I combined about 6 million rows x 50 columns of dimensional data from daily files. I dropped the duplicates and now I have about 200,000 rows of unique data which would track any change that happens to one of the dimensions.
Unfortunately, some of the raw data is messed up and has null values. How do I efficiently fill in the null data with the previous values?
id start_date end_date is_current location dimensions...
xyz987 2016-03-11 2016-04-02 Expired CA lots_of_stuff
xyz987 2016-04-03 2016-04-21 Expired NaN lots_of_stuff
xyz987 2016-04-22 NaN Current CA lots_of_stuff
That's the basic shape of the data. The issue is that some dimensions are blank when they shouldn't be (this is an error in the raw data). An example is that for previous rows, the location is filled out for the row but it is blank in the next row. I know that the location has not changed but it is capturing it as a unique row because it is blank.

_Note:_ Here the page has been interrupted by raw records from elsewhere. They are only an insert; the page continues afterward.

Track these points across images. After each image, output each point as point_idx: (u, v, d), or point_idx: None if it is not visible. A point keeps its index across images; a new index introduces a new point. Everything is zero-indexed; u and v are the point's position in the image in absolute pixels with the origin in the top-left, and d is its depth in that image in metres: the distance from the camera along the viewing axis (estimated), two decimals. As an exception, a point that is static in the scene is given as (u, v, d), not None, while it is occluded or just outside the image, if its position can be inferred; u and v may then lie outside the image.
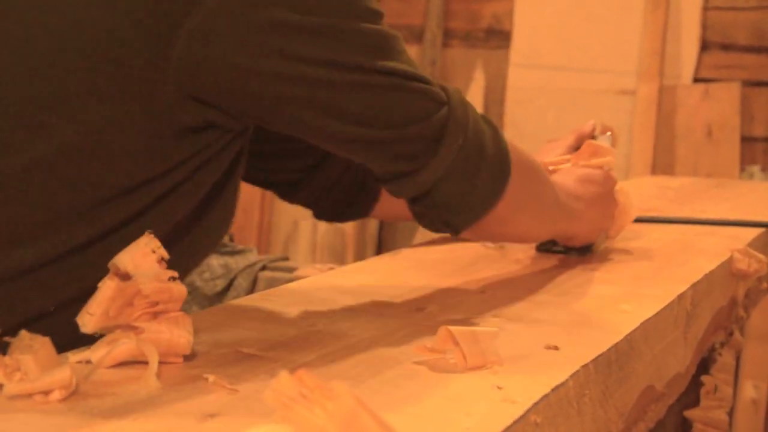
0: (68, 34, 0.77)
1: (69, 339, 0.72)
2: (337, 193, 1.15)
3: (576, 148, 1.22)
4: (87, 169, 0.79)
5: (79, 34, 0.77)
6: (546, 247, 1.16)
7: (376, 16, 0.84)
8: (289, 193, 1.16)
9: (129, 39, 0.77)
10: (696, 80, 3.23)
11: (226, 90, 0.80)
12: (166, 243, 0.78)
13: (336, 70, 0.80)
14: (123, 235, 0.79)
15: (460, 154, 0.87)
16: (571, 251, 1.15)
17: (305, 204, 1.17)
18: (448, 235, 0.96)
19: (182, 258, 0.85)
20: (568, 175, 1.12)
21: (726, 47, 3.21)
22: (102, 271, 0.73)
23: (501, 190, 0.92)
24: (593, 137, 1.27)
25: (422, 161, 0.86)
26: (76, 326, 0.70)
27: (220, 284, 2.63)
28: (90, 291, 0.72)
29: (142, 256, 0.71)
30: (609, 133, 1.30)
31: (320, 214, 1.19)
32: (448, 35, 3.50)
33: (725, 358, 1.25)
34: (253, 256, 2.70)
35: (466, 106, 0.89)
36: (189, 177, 0.84)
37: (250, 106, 0.82)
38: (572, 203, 1.07)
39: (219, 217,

I assume that I need to do a groupby using the ID field. Is this the correct syntax? Do I need to list all of the columns in the dataframe?
cols = [list of all of the columns in the dataframe]
wfm.groupby(['id'])[cols].fillna(method='ffill', inplace=True)
There are about 75,000 unique IDs within the 200,000 row dataframe. I tried doing a
df.fillna(method='ffill', inplace=True)
but I need to do it based on the IDs and I want to make sure that I am being as efficient as possible (it took my computer a long time to read and consolidate all of these files into memory).
It is likely efficient to execute the fillna directly on the groupby object:
df = df.groupby(['id']).fillna(method='ffill')
Method referenced
here
in documentation.
How about forward filling each group?
df = df.groupby(['id'], as_index=False).apply(lambda group: group.ffill())
github/jreback: this is a dupe of #7895. .ffill is not implemented in cython on a groupby operation (though it certainly could be), and instead calls python space on each group.
here's an easy way to do this.
url:https://github.com/pandas-dev/pandas/issues/11296
according to jreback's answer, when you do a groupby ffill() is not optimized, but cumsum() is. try this:
df = df.sort_values('id')
df.ffill() * (1 - df.isnull().astype(int)).groupby('id').cumsum().applymap(lambda x: None if x == 0 else 1)